In the Spring, therefore, we will be appointing three Executive Deans for Health & Life Sciences, Arts, Social Sciences & Law and Science & Engineering, initially for a period of up to two years. Executive Deans will work with colleagues to define, within agreed overarching university guidelines, local frameworks that work for their Schools, staff and students. These appointments will be made from the current cohort of Deans or equivalents to ensure some continuity as we work through the detail of the changes over the next eighteen to twenty-four months.
What does this mean for Professional Services (PS) colleagues? Simplified Faculties, and Schools with more responsibility and accountability will need appropriate levels of PS support (balanced across local and central teams) with appropriately streamlined processes and systems. Work to create efficient and effective PS teams is now underway at Bristol and engagement on this will continue. Lucinda Parr is leading this work. Over the next six months she will be leading a process to define the structures required to give Executive Deans and Heads of School the help they need. Lucinda will be supported in this by a new Executive Director of Faculty Operations, who will be appointed over the summer to help us evolve the Faculty PS model in support of our strategy. More information about the changes can be found here and here.
I realise there will be some anxiety around implementing changes. This is why we are moving swiftly to make the direction of travel clear while also taking time to implement the detail, which will include confirming how students are represented in our decision-making.
While University structures matter, they are the mechanism for delivering our ambitions, not an ambition in their own right. We have a lot to do and a lot to deliver by 2030. We have a bold strategy and a new campus to open in 2026. We face serious issues around climate change and meeting our Net Zero commitments, with or without offsetting. We are part of a city that is changing all around us. We need to contribute to its overall prosperity, not just our own. As just one of many examples of how we make this work, our city is home to the Bristol Robotics Laboratory, where last month I signed an agreement with UWE Vice-Chancellor Steve West, formalizing our ten-year partnership commitment in what is the largest academic centre for robotics research in the UK.
On practical matters, let me finish by outlining some major financial decisions that we have recently made or are in the process of deciding. There are often concerns that we invest more in buildings than in people, but that isn’t the case: at Bristol more than 50% of our income goes on salaries. Nonetheless, our people need the right infrastructure within which to work. The Board of Trustees has approved recommendations to modernize our computing network. They have also approved a major upgrade to our teaching and learning facilities in the Veterinary School, as well as the extension on our lease of Maggs House, enabling more innovative student-focused space to be developed on the Clifton Campus. At the end of March, the Board will also make the final decision on the construction of the main CM1 building at Temple Quarter, a key moment in planning that has been ongoing since the idea of a new campus was first discussed almost a decade ago.

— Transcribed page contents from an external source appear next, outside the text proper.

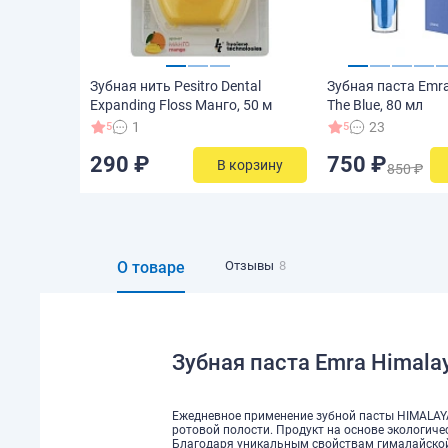
Зубная нить Pesitro Dental
Зубная паста Emra
Expanding Floss Манго, 50 м
The Blue, 80 мл
1
23
5
5
290 ₽
750 ₽
В корзину
850 ₽
О товаре
Отзывы
8
Зубная паста Emra Himalay
Ежедневное применение зубной пасты HIMALA
ротовой полости. Продукт на основе экологич
Благодаря уникальным свойствам гималайской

This is exciting. This is ambitious. This is bold. This is why I came to Bristol.
I realise that some of what I have written may raise more questions for you. We can pick these up either in our next town-hall live-stream meeting or you can always email me at vice-chancellor@bristol.ac.uk.
Thank you again for the welcome shown to me over these first six months and the work that each and every one of you does to make us such a special place. I look forward to meeting with many more of you in the weeks and months ahead.